UTFacultiesTNWResearchDept BISBiomedical Photonic Imaging (BMPI)NewsPaper on time-reversing a handful of photons in Physical Review Letters

Paper on time-reversing a handful of photons in Physical Review Letters

Turbid materials, such as opal glass, white paint, or skin, strongly scatter light, making it impossible to see through them.

However, it is well known that light can still be focused through even the most turbid objects, if only you know exactly how that particular object scatters light. In a typical experiment, a megapixel camera is used to record how the light gets scattered. But how much light do you need to accurately record how the light was scattered? Intuitively one would expect one photon per pixel to be the lower limit. Surprisingly, this answer is far from correct. Researchers from the University of Twente and the California Institute of Technology demonstrate that there is no such lower limit, and experimentally demonstrated light focusing with as little as 0.004 harvested scattered photons per camera pixel.

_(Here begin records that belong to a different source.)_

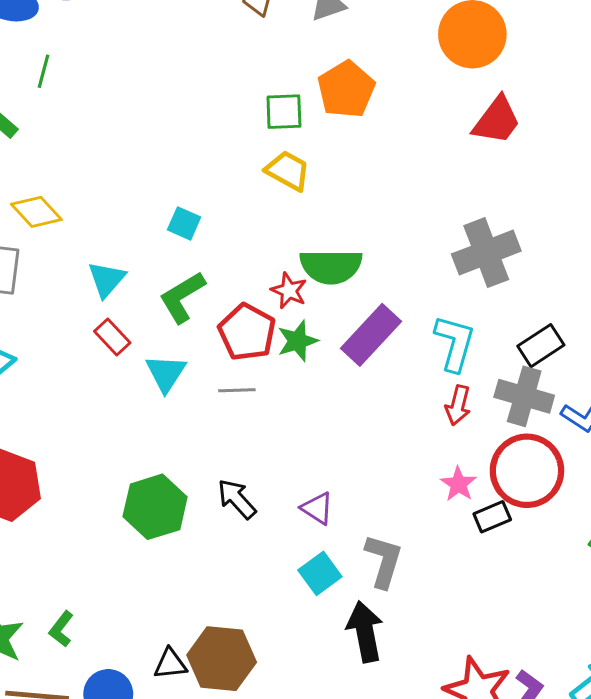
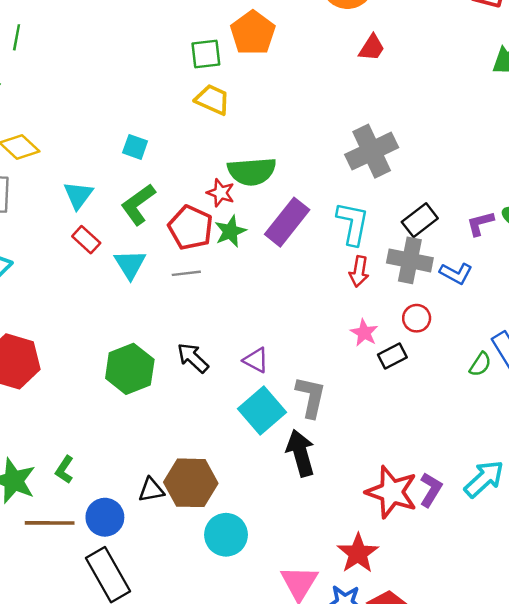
red trapezoid: (497, 120) -> (372, 48), size x0.7
red circle: (527, 471) -> (417, 318), size x0.5
cyan square: (320, 573) -> (262, 411), size x1.4

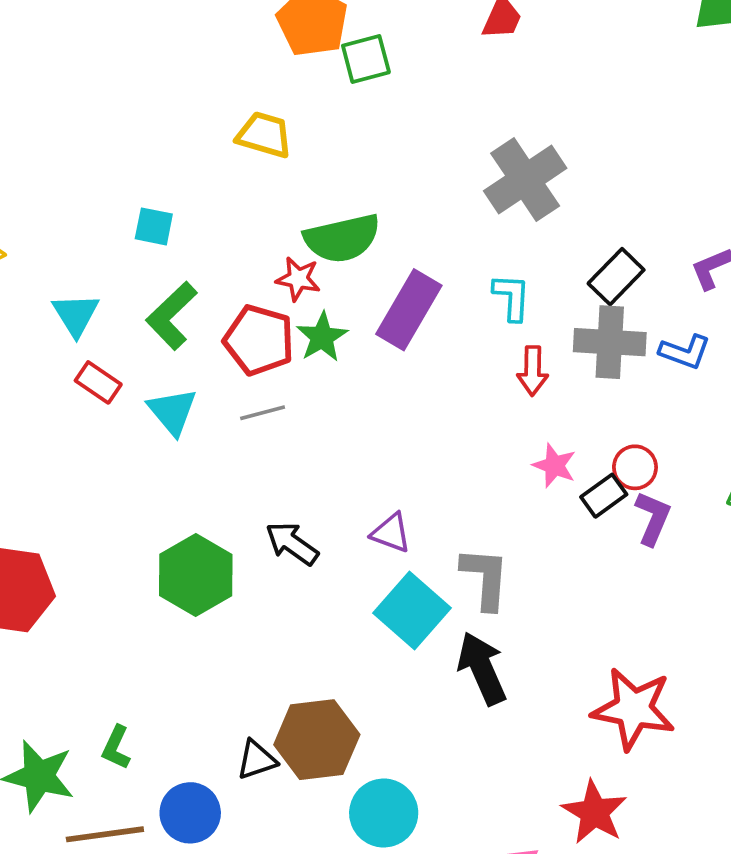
green square: (206, 54) -> (366, 59), moved
cyan L-shape: (353, 223) -> (512, 297), size x0.7
red circle: (417, 318) -> (635, 467), moved
purple L-shape: (431, 490) -> (653, 518), moved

Light has many applications in biology and medicine, not only in microscopy, but also in measuring perfusion, detecting tumors, or activating targeted drugs. Unfortunately, scattering prevents light from penetrating deep into the tissue. Therefore, physicists have set on a bold quest to mitigate the effects of scattering, in order to see deep inside scattering tissue. One of the key technologies to make this possible is optical phase conjugation. In optical phase conjugation, one first records how the light gets scattered by the material, and then generates a time-reversed copy of the scattered wave. This time-reversed copy will trace its way back through the material exactly to focus back at the original source.

Focusing light back at its original source is not very useful by itself, unless this source is already embedded deep inside the scattering medium. Such an embedded source is called a ‘guide star’, and many approaches for generating guide stars inside tissue have been demonstrated in proof-of-concept experiments. Unfortunately, these guide stars are currently extremely weak, and the general concern is that they do not produce enough light for practical use. Motivated by this concern, researchers of the University of Twente and the California Institute of Technology set out to establish the fundamental lower limit of the amount of light required for optical phase conjugation.

Imagine that the guide star generates as little as 1000 photons, while the phase conjugation system uses a camera with 200.000 pixels. One may think that in this case the camera can only measure useful information with 1000 of its pixels, at best. Surprisingly, when the weak signal is interfered with a reference beam, the information from each single scattered photon is recorded by all camera pixels simultaneously. The intuitive lower limit of one scattered photon per camera pixel is not only a very pessimistic estimate: it turns out that there fundamentally is no such a lower limit at all. In an experiment, the researchers could go as low as 0.004 photons per pixel, using 1000 detected photons altogether to focus light through a slab of opal glass.

This result is particularly good news for practical applications of optical phase conjugation such as deep tissue imaging and high-speed imaging, where the low number of photons is the ultimate limiting factor.

The paper ‘Optical phase conjugation with less than a photon per degree of freedom’, by Mooseok Jang, Changhuei Yang, and Ivo M. Vellekoop has been published in Physical Review Letters https://doi.org/10.1103/PhysRevLett.118.093902

C:\Users\Mooseok Jang\Downloads\Particle_or_wave (1).png

Particle or wave. A crucial step in digital optical phase conjugation is to accurately measure the wavefront of a scattered or distorted beam. When the light intensity is high, the wavefront can be detected with full fidelity (center). At extremely low light intensities, one may think that the few arriving signal photons only permit measuring the wavefront at a set of scattered points (left), a situation that would not allow for effective phase conjugation. In this paper, however, we demonstrate phase conjugation with as little as 1000 signal photons, scattered over 220000 camera pixels. Our results can only be explained by a surprising feature of interferometric detection: each signal photon contributes some information to all individual camera pixels simultaneously, adding a small statistical bias towards the correct measurement (right). Our message is good news for applications where the photon budget is low, such as ultra-fast phase conjugation and deep-tissue imaging with time-reversed ultrasound-encoded light (TRUE).